The site entry for Llyn Barfog, Mynydd y Llyn (NPRN 402570) records several interesting folktales. Image AP_2011_0726.TIF, © Crown Copyright RCAHMW

Every Site a Story by Dr Adam N. Coward, Data Enhancement Assistant

The site entry for Llyn Barfog, Mynydd y Llyn (NPRN 402570) records several interesting folktales. Image AP_2011_0726.TIF, © Crown Copyright RCAHMW
The site entry for Llyn Barfog, Mynydd y Llyn (NPRN 402570) records several interesting folktales. Image AP_2011_0726.TIF, © Crown Copyright RCAHMW

In recent weeks, Royal Commission staff have been sharing their favourite images from the National Monument Record of Wales, with some wonderful and engaging results. I, however, have been struggling to think which picture is my favourite. In part, this is because there are so many amazing pictures from which to choose. But also, while I greatly enjoy the images, as a historian I’m drawn first and foremost to sites for the stories which they tell. All sites have stories. It is these that connect them to ‘the contemporary culture, civilisation and conditions of the life of the people in Wales’, in the words of our Royal Warrant. Some site entries capture these stories alongside archaeological and architectural descriptions, providing a richer understanding of the Welsh historic environment.

The way in which stories appear in site entries is not uniform across Coflein. Some entries, such as those for Dinas Emrys and Llyn y Fan Fach, refer obliquely to the existence of stories. Other entries give fuller treatment to the folktales which give the sites cultural meaning. The entry for Cader Idris discusses the idea that sleeping on the mountain grants either inspiration or madness and the fact that Evan Evans (Iuean Brydydd Hir) (1731–1788) tested the truth of it. The site entry for Llyn Barfog, refers to several tales, including the mythical Afanc and a fairy bride story. Similarly, the entry for Twm Siôn Cati’s Cave wouldn’t be complete without an account of its eponymous sometime resident. My favourite entry of this type is for Trwyn Farmhouse. A substantial seventeenth- or eighteenth-century farmhouse, it was ruinous well before it was recorded by the Royal Commission. However, it is significant as the setting for the haunting activities of the mischievous spirit, the ‘Pwcca’r Trwyn’.

Not all stories are legendary; some relate to interesting historical events. The entry for St Derfel’s Church, Llandderfel, records the brutal use to which the statue of St Derfel (which it once housed) was put. The entry for New Brewery, in Llanelli, records the business venture (and possibly revenge) of a former manager of Buckley’s Brewery, also in Llanelli. The entry for Plas Newydd, Llangollen, naturally, records the remarkable story of the ladies who lived there.

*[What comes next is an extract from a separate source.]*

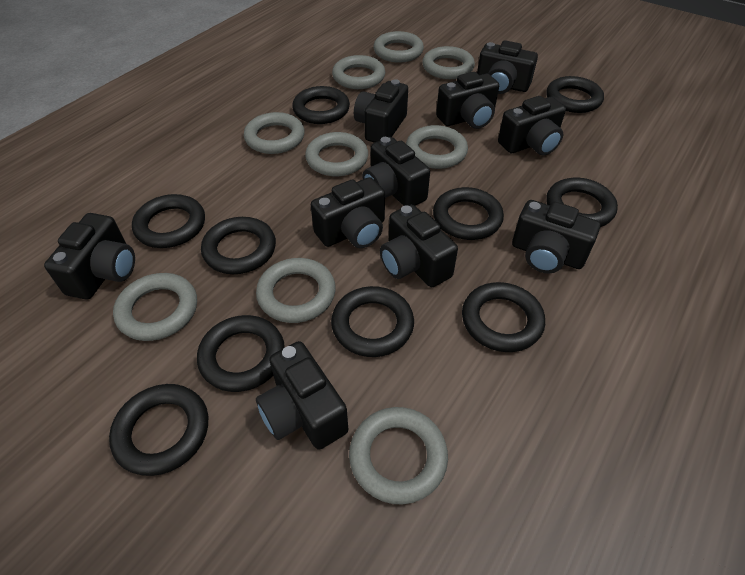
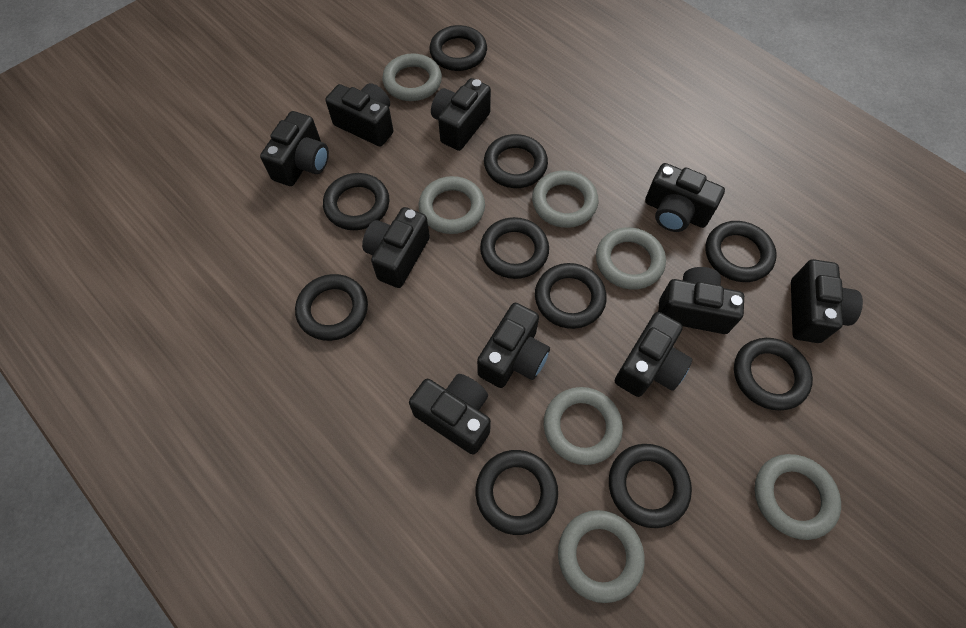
grey ring: [113,273,197,341] [244,112,305,154] [256,258,336,323] [305,132,368,176] [332,55,385,89] [349,407,448,505] [373,31,424,63] [406,125,468,169] [422,46,475,79] = 9 -> [382,53,442,101] [419,176,485,234] [532,170,598,228] [544,387,623,465] [558,510,645,603] [596,227,666,290] [755,454,841,540] = 7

Other site entries also record the stories behind the stories. The entry for the King’s Rent Hole in Llanbister, Radnorshire, includes its observation by the Royal Commission’s first Secretary, Edward Owen, the likely reason for its inclusion in the Inventory of Historical Sites in Wales and Monmouthshire […] County of Radnor (1913) and thus on Coflein. The entry for Beddgelert notes the eighteenth-century adaption and promotion of the story of Llewelyn’s faithful hound in order to attract tourists. One of my favourite entries, however, is for ‘Standing Stone, Abattoir, Gasworks Lane’, which describes in delightful detail a ‘serendipitous’ discovery and is fleshed out with local knowledge. In doing so it not only provides an engaging account but evokes the sense of discovery and appeal to local informants which was the basis of the early inventories.

These are just a few of the stories included in site entries across Coflein. Sites from manor houses to public houses, castles to cottages, record the cultural interactions to which they have played host. These stories help us to understand the Welsh historic environment for what it is – the setting of Welsh history.